> [Task brief]:
Using only the entries below, output the lines starting at the one containing "Genesis T3 + T4" and ending at the one containing "Journal of Biology. 23: 393-399.", exactly and inclusive of both, omitting the pictures.

>>>>

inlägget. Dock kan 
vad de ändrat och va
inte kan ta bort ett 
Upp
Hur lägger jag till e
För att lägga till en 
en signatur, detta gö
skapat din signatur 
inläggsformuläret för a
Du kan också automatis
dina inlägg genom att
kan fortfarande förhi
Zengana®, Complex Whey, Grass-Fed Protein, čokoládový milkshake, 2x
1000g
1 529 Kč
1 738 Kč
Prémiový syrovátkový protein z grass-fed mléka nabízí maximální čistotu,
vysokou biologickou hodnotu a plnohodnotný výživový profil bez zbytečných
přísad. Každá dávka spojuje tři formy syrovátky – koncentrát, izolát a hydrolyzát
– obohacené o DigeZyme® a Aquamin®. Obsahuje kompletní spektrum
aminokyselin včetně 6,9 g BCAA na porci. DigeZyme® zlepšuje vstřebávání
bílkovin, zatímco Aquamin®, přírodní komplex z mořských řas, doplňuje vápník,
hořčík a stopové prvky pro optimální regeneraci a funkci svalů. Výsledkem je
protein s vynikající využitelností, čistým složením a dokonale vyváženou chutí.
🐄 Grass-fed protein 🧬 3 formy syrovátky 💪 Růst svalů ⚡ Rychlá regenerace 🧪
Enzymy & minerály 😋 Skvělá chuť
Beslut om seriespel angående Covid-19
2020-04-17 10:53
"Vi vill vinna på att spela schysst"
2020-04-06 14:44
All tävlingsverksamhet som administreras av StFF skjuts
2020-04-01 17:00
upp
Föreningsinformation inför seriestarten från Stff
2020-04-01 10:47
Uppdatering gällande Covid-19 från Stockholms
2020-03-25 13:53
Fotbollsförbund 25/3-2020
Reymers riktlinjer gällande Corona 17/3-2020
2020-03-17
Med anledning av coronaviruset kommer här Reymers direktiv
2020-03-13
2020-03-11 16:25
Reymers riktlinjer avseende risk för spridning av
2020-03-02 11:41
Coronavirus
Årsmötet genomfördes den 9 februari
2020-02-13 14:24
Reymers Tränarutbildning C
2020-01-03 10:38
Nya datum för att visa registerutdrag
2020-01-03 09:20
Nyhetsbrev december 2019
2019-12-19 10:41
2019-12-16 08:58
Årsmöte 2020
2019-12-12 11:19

<<<<
>>>>

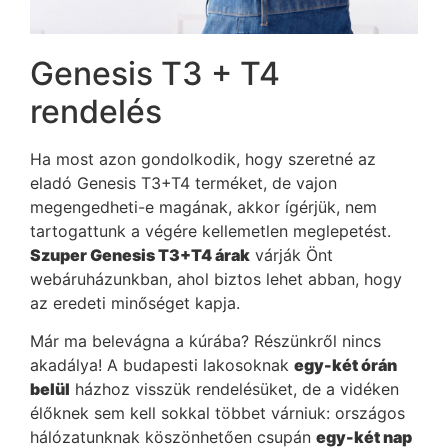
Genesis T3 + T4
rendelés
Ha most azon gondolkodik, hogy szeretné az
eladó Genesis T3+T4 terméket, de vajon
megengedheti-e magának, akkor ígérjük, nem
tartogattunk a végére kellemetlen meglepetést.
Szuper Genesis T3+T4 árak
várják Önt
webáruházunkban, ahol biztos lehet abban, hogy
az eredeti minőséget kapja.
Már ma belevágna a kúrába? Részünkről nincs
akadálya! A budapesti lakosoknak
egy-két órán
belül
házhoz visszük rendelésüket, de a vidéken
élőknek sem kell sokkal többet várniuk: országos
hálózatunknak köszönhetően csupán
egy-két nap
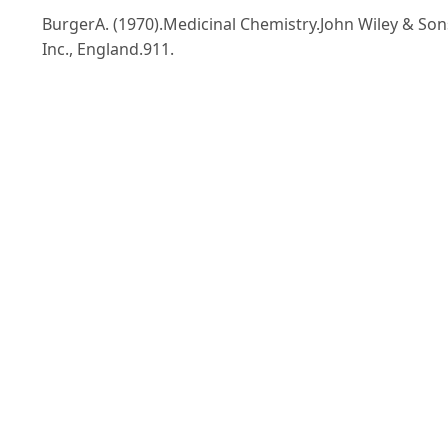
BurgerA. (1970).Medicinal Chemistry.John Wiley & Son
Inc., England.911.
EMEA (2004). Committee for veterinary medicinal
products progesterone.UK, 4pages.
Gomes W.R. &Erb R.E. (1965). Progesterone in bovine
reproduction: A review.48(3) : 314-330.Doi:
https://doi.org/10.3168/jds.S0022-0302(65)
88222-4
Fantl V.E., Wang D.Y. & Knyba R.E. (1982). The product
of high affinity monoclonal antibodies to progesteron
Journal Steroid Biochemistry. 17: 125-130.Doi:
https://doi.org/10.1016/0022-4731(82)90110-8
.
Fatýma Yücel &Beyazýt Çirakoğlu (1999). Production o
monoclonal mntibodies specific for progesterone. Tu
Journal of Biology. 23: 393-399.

<<<<

> [Your response]:
Genesis T3 + T4
rendelés
Ha most azon gondolkodik, hogy szeretné az
eladó Genesis T3+T4 terméket, de vajon
megengedheti-e magának, akkor ígérjük, nem
tartogattunk a végére kellemetlen meglepetést.
Szuper Genesis T3+T4 árak
várják Önt
webáruházunkban, ahol biztos lehet abban, hogy
az eredeti minőséget kapja.
Már ma belevágna a kúrába? Részünkről nincs
akadálya! A budapesti lakosoknak
egy-két órán
belül
házhoz visszük rendelésüket, de a vidéken
élőknek sem kell sokkal többet várniuk: országos
hálózatunknak köszönhetően csupán
egy-két nap
BurgerA. (1970).Medicinal Chemistry.John Wiley & Son
Inc., England.911.
EMEA (2004). Committee for veterinary medicinal
products progesterone.UK, 4pages.
Gomes W.R. &Erb R.E. (1965). Progesterone in bovine
reproduction: A review.48(3) : 314-330.Doi:
https://doi.org/10.3168/jds.S0022-0302(65)
88222-4
Fantl V.E., Wang D.Y. & Knyba R.E. (1982). The product
of high affinity monoclonal antibodies to progesteron
Journal Steroid Biochemistry. 17: 125-130.Doi:
https://doi.org/10.1016/0022-4731(82)90110-8
.
Fatýma Yücel &Beyazýt Çirakoğlu (1999). Production o
monoclonal mntibodies specific for progesterone. Tu
Journal of Biology. 23: 393-399.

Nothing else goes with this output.